# Which Seven to get?



## dshimamoto (Mar 9, 2007)

So I am finally making the jump to custom, Yay! I currently ride I Litespeed siena, ti/carbon mix. The reason for the Seven is that I want something that *really* fits, I plan to do the quick club type ride and am training for the Death Ride in July. So long and climbing. I saw the other post on here about the Seven Axiom SL, (Really nice btw). 
So here's the question, all things being equal and I will leave the budget out, which frame and why?
I will be taking my SRAM red/force mix off the litespeed and moving to new frame, so this basically is just a Frame/ and fork choice. I am 5'8" 170 and going down 
My current options are: 
Axiom S
Axiom SL
Axiom SLX
Elium SL
I am not really interested in full carbon (would've got Parlee if I was)
and not interested in Steel.

Just would like a little input from all you seven owners of why you got what you got and if you could do again, just to get that "little bit"more right, what would you do? 
Thanks!!


----------



## Toona (Mar 8, 2006)

*Seven*

I bought an Elium Race last year and have been quite happy with it. Built it up with Red and a Velocity Helios wheelset. Since my other ride is a CAAD 9, I got a( #9) drive train stiffness and power to weight ratio. The Velocity wheelset is light with smooth/quiet hubs and sapim cx-ray spokes. But since I switch back and forth between bikes, I miss the stiffness, when I stand up to climb, of the Ksyrium SL's that are on the C-Dale. I think the Velocity Helios would be more suited for century rides. I think the Elium Race is now the SLX. So whatever you choose, I would go with wheels that you are familiar with. In my case, I am going to sell my new ones and switch to SL's on both bikes. Since I got my Seven, I no longer lust after new bike ads and see no reason to get anything else.


----------



## santosjep (Jul 15, 2004)

*Axiom S or SL*

Of all the choices you've listed, I probably would boil it down to the two for primal and simplistic reasons as they all ride fantastically well. 1) Durability. You wouldnt have to worry about chipping carbon tubes 2) Maintainance. If you opt for the nude Ti look, it's the easiest bike I have to clean and it looks new most everyday . 
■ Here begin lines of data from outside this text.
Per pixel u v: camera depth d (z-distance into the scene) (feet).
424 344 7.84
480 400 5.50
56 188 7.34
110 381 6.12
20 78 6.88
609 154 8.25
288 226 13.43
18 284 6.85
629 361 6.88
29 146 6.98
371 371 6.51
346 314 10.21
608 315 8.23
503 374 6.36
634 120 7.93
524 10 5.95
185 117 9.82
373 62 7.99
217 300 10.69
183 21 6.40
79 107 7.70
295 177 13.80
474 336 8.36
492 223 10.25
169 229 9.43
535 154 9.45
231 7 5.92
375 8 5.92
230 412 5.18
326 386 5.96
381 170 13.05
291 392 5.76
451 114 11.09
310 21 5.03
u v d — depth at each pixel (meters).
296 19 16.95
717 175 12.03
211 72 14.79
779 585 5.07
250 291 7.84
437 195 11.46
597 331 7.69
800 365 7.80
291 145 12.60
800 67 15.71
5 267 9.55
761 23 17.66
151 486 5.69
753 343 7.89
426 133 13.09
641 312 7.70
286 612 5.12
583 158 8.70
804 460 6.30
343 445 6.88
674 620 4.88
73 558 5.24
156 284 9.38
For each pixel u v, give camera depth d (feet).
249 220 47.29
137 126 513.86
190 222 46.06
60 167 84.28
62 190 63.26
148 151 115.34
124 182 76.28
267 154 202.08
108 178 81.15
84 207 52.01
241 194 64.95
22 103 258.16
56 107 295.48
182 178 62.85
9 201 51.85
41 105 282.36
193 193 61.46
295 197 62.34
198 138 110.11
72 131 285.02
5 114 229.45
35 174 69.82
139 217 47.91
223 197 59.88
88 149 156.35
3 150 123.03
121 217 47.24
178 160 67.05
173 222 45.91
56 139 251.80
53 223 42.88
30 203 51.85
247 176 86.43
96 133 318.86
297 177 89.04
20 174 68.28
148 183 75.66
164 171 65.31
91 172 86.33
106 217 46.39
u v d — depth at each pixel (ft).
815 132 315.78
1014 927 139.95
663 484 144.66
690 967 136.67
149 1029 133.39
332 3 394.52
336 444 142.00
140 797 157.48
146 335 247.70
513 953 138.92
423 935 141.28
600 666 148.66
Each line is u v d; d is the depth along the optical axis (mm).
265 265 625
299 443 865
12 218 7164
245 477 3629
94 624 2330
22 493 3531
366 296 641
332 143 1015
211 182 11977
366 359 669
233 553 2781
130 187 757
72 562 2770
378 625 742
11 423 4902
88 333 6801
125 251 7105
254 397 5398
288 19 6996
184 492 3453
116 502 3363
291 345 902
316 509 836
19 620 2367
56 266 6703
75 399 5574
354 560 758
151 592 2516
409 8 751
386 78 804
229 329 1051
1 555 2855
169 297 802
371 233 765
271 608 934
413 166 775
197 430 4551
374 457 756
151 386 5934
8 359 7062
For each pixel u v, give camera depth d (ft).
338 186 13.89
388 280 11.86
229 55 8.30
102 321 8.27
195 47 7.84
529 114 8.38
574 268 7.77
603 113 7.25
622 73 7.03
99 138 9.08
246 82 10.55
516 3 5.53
The only thing you'd need to consider between the two are pricepoints and tubes.The S has SG tubes while it's bigger brother the SL has butted. I have the Alaris (which is now called the Axciom S) and am pretty happy with it. I fit perfectly on their Signature 57 so I didn't have to go custom. For me it was perfect for club, centuries and bad weather rides.

Honestly, I prefer it over my Merlin Cyrene.  Good luck! Seven's a great company to deal with and their bikes are nice too 

Joe

PS: Give that Parlee a try ... it changed my world....


----------



## axiom05 (Mar 15, 2010)

Which Seven to buy? Here is my opinion based on the fact that you do not want full carbon. While the Elium is a great bike, I don't think that the added cost for the carbon tubes is worth it, so I would focus on the Axiom line. If I was going to buy carbon, I would go full carbon. If weight is really important, go with the Axiom SLX which is Seven's lightest frame. I'm not sure that there are any drawbacks to this model other than the extra cost for the ultra butting. The Axiom SL (formerly the Axiom SG) is there signature frame, it is light and highly customizable. This is the frame that I have; it is just wonderful to ride. The Axiom S uses straight gauge tubing and is a bit heavier than the SL version. All three of these frames will make you a fantastic bike. It will really come down to what you ultimately want to spend. I love my Axiom SG and after five years I am still amazed at the way it rides every time I get on it. With pedals, my bike weighs 16.4 lbs. The only down side to Seven is that you will never be able to justify buying another new bike!  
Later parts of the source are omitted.